Basically, making my game need a GF3 is stupid when it should be able to run on a 3 year-old card.
No, you still need to see how many textures are supported. If your shader needs four texture inputs, but the card only supports three textures, the shader won''t work.

No, unfortunately, the pixels shaders are still rather effectively card specific. The language is the same, but some cards support features that others don''t. Like texture stages, it''s possible to write to a lowest common denominator so that your shader will work on a wider set of cards. Carmack has been pushing for a completely generalized architecture, where every function would be supported in some capacity, but we aren''t quite there yet. As an example, Doom3 uses several different renderers, each to support a different grahics card.

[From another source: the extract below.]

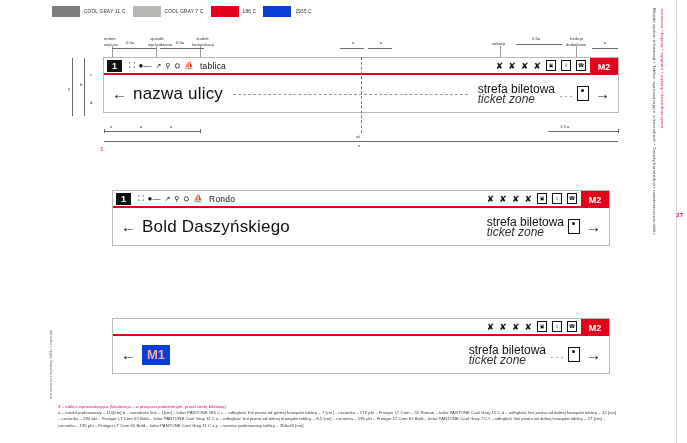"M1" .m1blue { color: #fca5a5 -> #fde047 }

Pixel shaders are supported in GF3 cards an up. Vertex shaders are supported in all cards, though only the GF3+ support vertex shaders in hardware. ATI cards I think supported pixel shaders from the 8500 on up. I''m not sure though. Just about every card coming out now fully supports pixels and vertex shaders in hardware.

Yes. I suppose it''s best to just choose the lowest feature set you''re going to support, and work from there. Alternately, you can sort of do what Carmack is doing, and start with a GeForce3, write some really awesome stuff for it, but then write a really cheesy, no frills renderer for all the lower end cards.

JackNathan brought up a very good point about NVidia''s use of the 8-Stage pipeline.
-- SH

This topic is closed to new replies.